Copy each of the rows below character for character.

(Data entries)

+++

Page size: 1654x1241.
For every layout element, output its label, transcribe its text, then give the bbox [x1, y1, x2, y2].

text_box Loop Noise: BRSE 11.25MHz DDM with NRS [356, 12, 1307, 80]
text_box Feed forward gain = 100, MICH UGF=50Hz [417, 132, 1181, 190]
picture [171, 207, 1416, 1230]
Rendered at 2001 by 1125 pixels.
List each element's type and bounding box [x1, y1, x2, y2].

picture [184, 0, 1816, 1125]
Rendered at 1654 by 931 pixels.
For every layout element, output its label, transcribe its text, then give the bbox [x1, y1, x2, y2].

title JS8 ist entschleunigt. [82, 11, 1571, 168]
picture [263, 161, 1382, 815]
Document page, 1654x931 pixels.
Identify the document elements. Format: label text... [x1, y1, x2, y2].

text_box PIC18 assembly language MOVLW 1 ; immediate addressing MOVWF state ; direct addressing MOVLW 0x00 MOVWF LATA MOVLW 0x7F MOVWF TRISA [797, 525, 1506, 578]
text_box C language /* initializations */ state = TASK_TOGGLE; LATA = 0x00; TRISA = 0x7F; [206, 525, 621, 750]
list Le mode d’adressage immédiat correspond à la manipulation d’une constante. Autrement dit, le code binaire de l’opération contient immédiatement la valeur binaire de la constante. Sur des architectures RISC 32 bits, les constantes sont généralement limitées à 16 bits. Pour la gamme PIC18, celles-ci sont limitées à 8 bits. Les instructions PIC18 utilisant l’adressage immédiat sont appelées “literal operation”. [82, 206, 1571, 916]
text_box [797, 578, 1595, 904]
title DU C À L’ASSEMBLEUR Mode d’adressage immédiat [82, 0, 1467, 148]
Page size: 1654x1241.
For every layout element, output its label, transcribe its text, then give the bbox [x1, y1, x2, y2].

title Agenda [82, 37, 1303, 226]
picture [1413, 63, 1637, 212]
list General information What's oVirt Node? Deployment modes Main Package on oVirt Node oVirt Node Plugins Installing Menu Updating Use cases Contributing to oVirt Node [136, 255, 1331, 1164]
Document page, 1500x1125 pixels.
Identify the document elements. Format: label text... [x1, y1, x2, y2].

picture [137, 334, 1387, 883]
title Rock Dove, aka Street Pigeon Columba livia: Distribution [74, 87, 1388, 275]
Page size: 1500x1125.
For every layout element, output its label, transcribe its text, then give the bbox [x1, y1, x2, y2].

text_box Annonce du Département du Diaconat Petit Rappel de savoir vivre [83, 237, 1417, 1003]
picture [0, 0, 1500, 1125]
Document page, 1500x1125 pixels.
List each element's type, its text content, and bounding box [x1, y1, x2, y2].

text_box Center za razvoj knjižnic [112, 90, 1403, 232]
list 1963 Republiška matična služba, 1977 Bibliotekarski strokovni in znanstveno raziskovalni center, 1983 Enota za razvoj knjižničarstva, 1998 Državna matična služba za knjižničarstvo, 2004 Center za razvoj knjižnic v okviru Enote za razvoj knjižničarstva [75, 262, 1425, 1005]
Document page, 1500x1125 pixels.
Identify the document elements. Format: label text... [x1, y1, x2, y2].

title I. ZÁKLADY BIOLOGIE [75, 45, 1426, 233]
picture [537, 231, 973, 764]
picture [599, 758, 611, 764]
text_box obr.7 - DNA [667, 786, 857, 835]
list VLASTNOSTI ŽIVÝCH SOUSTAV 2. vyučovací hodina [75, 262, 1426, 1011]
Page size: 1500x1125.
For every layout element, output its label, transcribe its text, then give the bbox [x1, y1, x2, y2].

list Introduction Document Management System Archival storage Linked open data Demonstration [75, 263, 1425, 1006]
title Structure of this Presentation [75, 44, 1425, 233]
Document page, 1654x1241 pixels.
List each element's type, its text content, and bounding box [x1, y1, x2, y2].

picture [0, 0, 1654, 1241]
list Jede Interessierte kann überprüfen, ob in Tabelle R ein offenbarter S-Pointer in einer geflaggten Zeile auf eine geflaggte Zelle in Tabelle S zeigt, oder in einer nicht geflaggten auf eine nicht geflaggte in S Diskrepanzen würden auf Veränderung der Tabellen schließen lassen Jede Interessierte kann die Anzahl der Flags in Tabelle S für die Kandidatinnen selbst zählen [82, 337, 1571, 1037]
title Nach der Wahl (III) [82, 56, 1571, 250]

+++

◆ **Written solution**:
Page size: 1654x1241.
For every layout element, output its label, transcribe its text, then give the bbox [x1, y1, x2, y2].

text_box Loop Noise: BRSE 11.25MHz DDM with NRS [356, 12, 1307, 80]
text_box Feed forward gain = 100, MICH UGF=50Hz [417, 132, 1181, 190]
picture [171, 207, 1416, 1230]
Rendered at 2001 by 1125 pixels.
List each element's type and bounding box [x1, y1, x2, y2].

picture [184, 0, 1816, 1125]
Rendered at 1654 by 931 pixels.
For every layout element, output its label, transcribe its text, then give the bbox [x1, y1, x2, y2].

title JS8 ist entschleunigt. [82, 11, 1571, 168]
picture [263, 161, 1382, 815]
Document page, 1654x931 pixels.
Identify the document elements. Format: label text... [x1, y1, x2, y2].

text_box PIC18 assembly language MOVLW 1 ; immediate addressing MOVWF state ; direct addressing MOVLW 0x00 MOVWF LATA MOVLW 0x7F MOVWF TRISA [797, 525, 1506, 578]
text_box C language /* initializations */ state = TASK_TOGGLE; LATA = 0x00; TRISA = 0x7F; [206, 525, 621, 750]
list Le mode d’adressage immédiat correspond à la manipulation d’une constante. Autrement dit, le code binaire de l’opération contient immédiatement la valeur binaire de la constante. Sur des architectures RISC 32 bits, les constantes sont généralement limitées à 16 bits. Pour la gamme PIC18, celles-ci sont limitées à 8 bits. Les instructions PIC18 utilisant l’adressage immédiat sont appelées “literal operation”. [82, 206, 1571, 916]
text_box [797, 578, 1595, 904]
title DU C À L’ASSEMBLEUR Mode d’adressage immédiat [82, 0, 1467, 148]
Page size: 1654x1241.
For every layout element, output its label, transcribe its text, then give the bbox [x1, y1, x2, y2].

title Agenda [82, 37, 1303, 226]
picture [1413, 63, 1637, 212]
list General information What's oVirt Node? Deployment modes Main Package on oVirt Node oVirt Node Plugins Installing Menu Updating Use cases Contributing to oVirt Node [136, 255, 1331, 1164]
Document page, 1500x1125 pixels.
Identify the document elements. Format: label text... [x1, y1, x2, y2].

picture [137, 334, 1387, 883]
title Rock Dove, aka Street Pigeon Columba livia: Distribution [74, 87, 1388, 275]
Page size: 1500x1125.
For every layout element, output its label, transcribe its text, then give the bbox [x1, y1, x2, y2].

text_box Annonce du Département du Diaconat Petit Rappel de savoir vivre [83, 237, 1417, 1003]
picture [0, 0, 1500, 1125]
Document page, 1500x1125 pixels.
List each element's type, its text content, and bounding box [x1, y1, x2, y2].

text_box Center za razvoj knjižnic [112, 90, 1403, 232]
list 1963 Republiška matična služba, 1977 Bibliotekarski strokovni in znanstveno raziskovalni center, 1983 Enota za razvoj knjižničarstva, 1998 Državna matična služba za knjižničarstvo, 2004 Center za razvoj knjižnic v okviru Enote za razvoj knjižničarstva [75, 262, 1425, 1005]
Document page, 1500x1125 pixels.
Identify the document elements. Format: label text... [x1, y1, x2, y2].

title I. ZÁKLADY BIOLOGIE [75, 45, 1426, 233]
picture [537, 231, 973, 764]
picture [599, 758, 611, 764]
text_box obr.7 - DNA [667, 786, 857, 835]
list VLASTNOSTI ŽIVÝCH SOUSTAV 2. vyučovací hodina [75, 262, 1426, 1011]
Page size: 1500x1125.
For every layout element, output its label, transcribe its text, then give the bbox [x1, y1, x2, y2].

list Introduction Document Management System Archival storage Linked open data Demonstration [75, 263, 1425, 1006]
title Structure of this Presentation [75, 44, 1425, 233]
Document page, 1654x1241 pixels.
List each element's type, its text content, and bounding box [x1, y1, x2, y2].

picture [0, 0, 1654, 1241]
list Jede Interessierte kann überprüfen, ob in Tabelle R ein offenbarter S-Pointer in einer geflaggten Zeile auf eine geflaggte Zelle in Tabelle S zeigt, oder in einer nicht geflaggten auf eine nicht geflaggte in S Diskrepanzen würden auf Veränderung der Tabellen schließen lassen Jede Interessierte kann die Anzahl der Flags in Tabelle S für die Kandidatinnen selbst zählen [82, 337, 1571, 1037]
title Nach der Wahl (III) [82, 56, 1571, 250]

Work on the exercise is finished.